Experiments were performed on a Varian 7.0 T MRI system using a quadrature-coil probe. The sample was tumor rats. The rats were placed on the bed and anaesthetized safely by using anesthesia machine in which the flowing gas was a mixture of pure oxygen and chlorine halothane with a specific proportion, 5% for quick anesthesia and 2% for maintaining. The parameters for acquisition were set as follows: FOV = 50 × 50 mm², matrix = 64 $$$ \times $$$ 64 (SPEN and EPI) and 128 $$$ \times $$$ 128 (FSE), thickness = 2.0 mm, frequency sweep bandwidth of chirp pulse = 64 kHz, duration of chirp pulse = 3 ms, RF saturation power = 1.47 μT and saturation time = 3 s. In the Z-spectrum experiments, the saturation pulse frequency was swept from -6 ppm to +6 ppm with an increment of 0.5 ppm. For CEST-SPEN MRI and CEST-EPI experiments, the entire acquisition time of a Z-spectrum was 225 s, and the acquisition time of CEST-FSE was 60 min.
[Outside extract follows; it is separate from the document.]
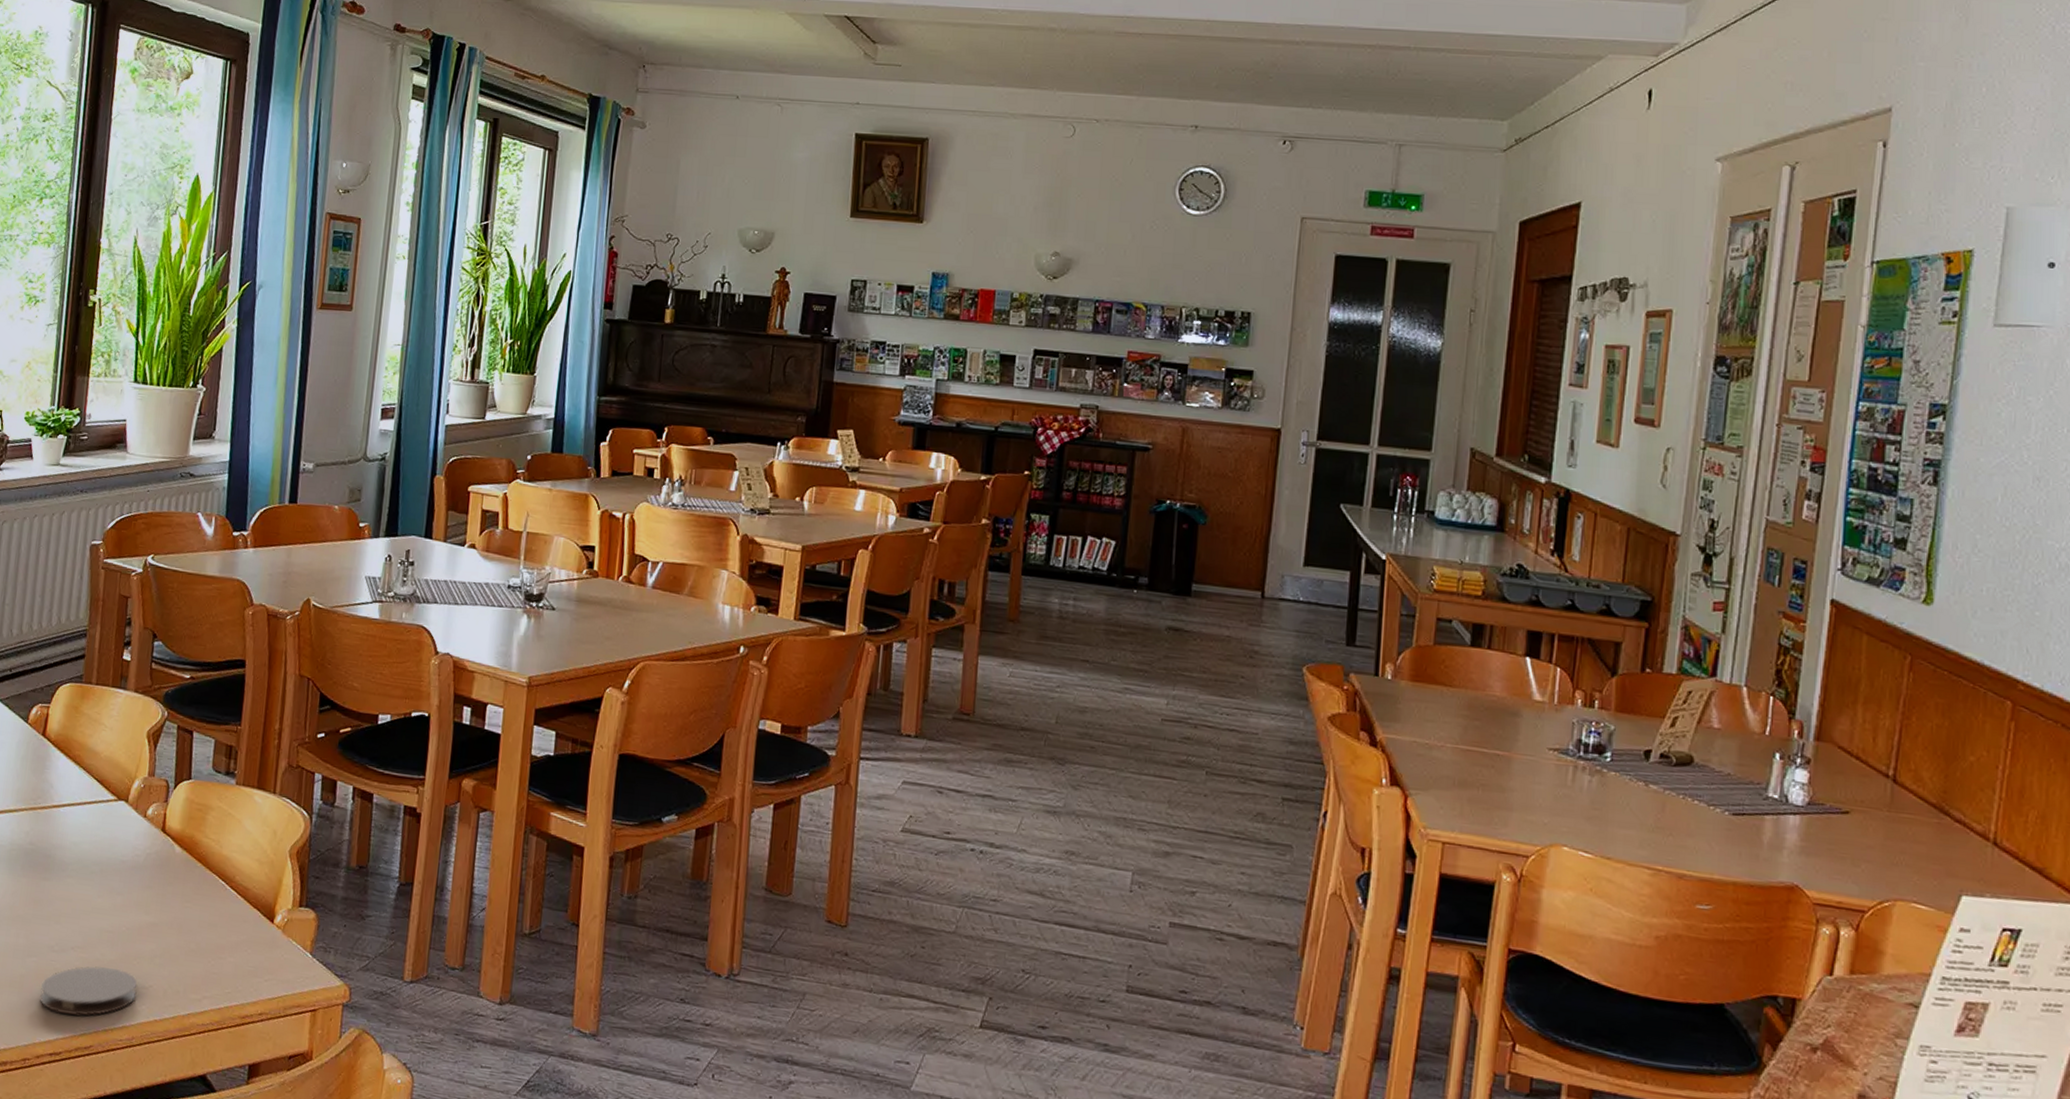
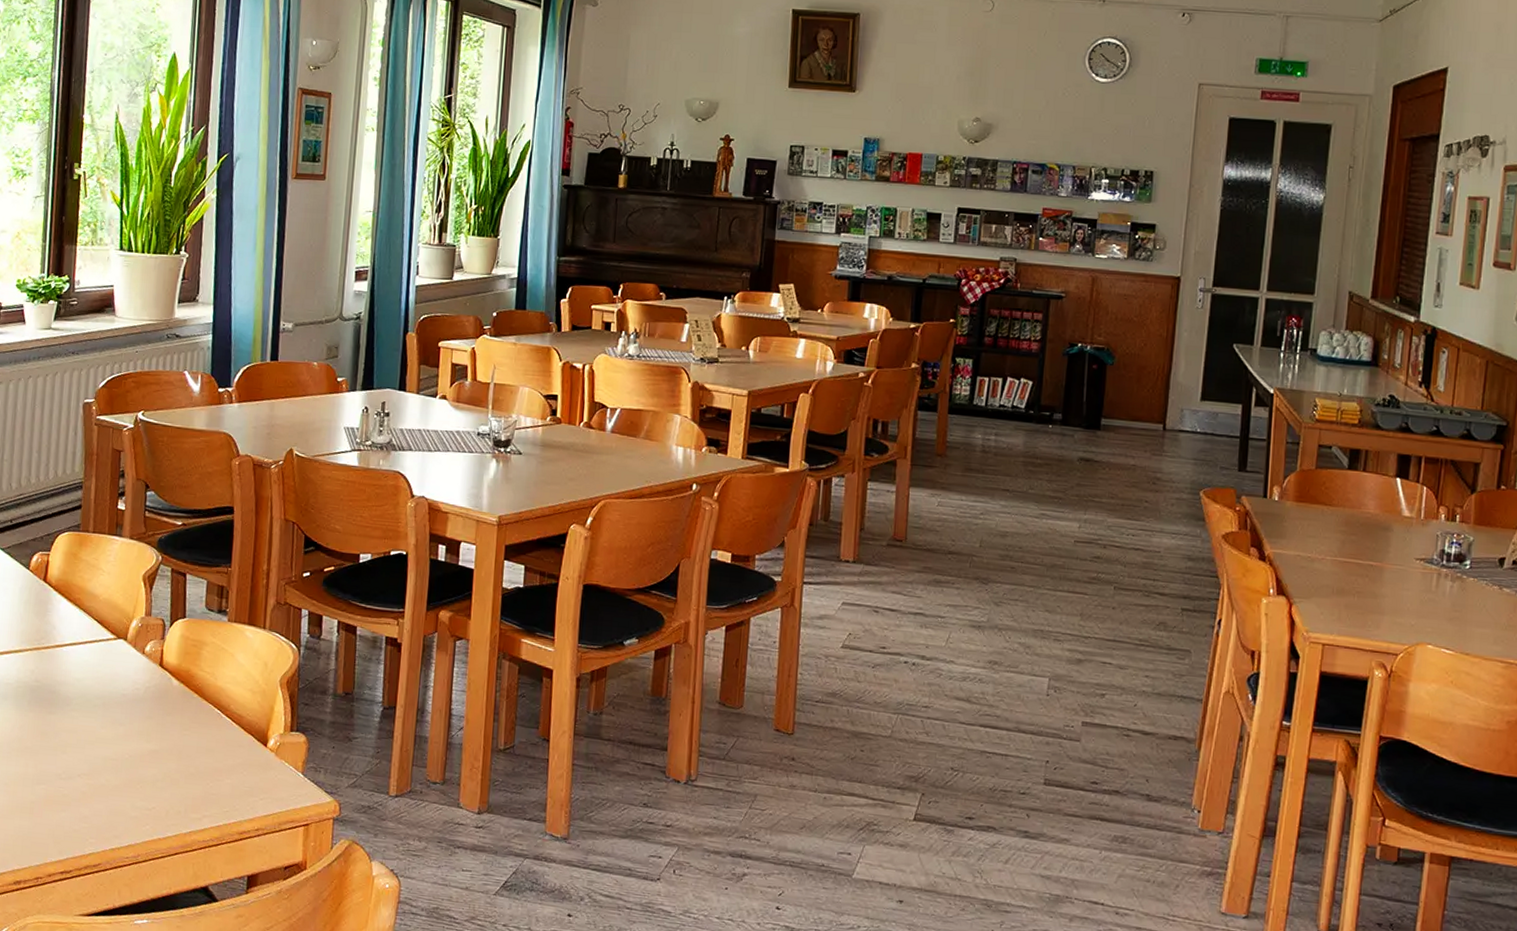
coaster: present [40,966,137,1016] -> none [50,790,141,837]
The results are shown in Fig. 2.Although FSE can provide outstanding original image and NOE contrast image simultaneously, it takes hours to acquire the images of different frequencies for CEST analysis. The tumor region is obvious in the NOE contrast images from all the three methods, while evident distortion of the whole brain occurs in the result of CEST-EPI because of the naturally inhomogeneous field, which impedes the locating of the tumor area. It should be noted that CEST-SPEN MRI shows a good immunity to the inhomogeneous field and visibly possesses better shapes of brain in both original image and NOE contrast image compared to those of CEST-EPI.The effectiveness of CEST-SPEN MRI and CS reconstruction with edge constraint is demonstrated by experiments on tumor rats. The new CEST imaging scheme proposed here would promote the application of single-shot SPEN MRI.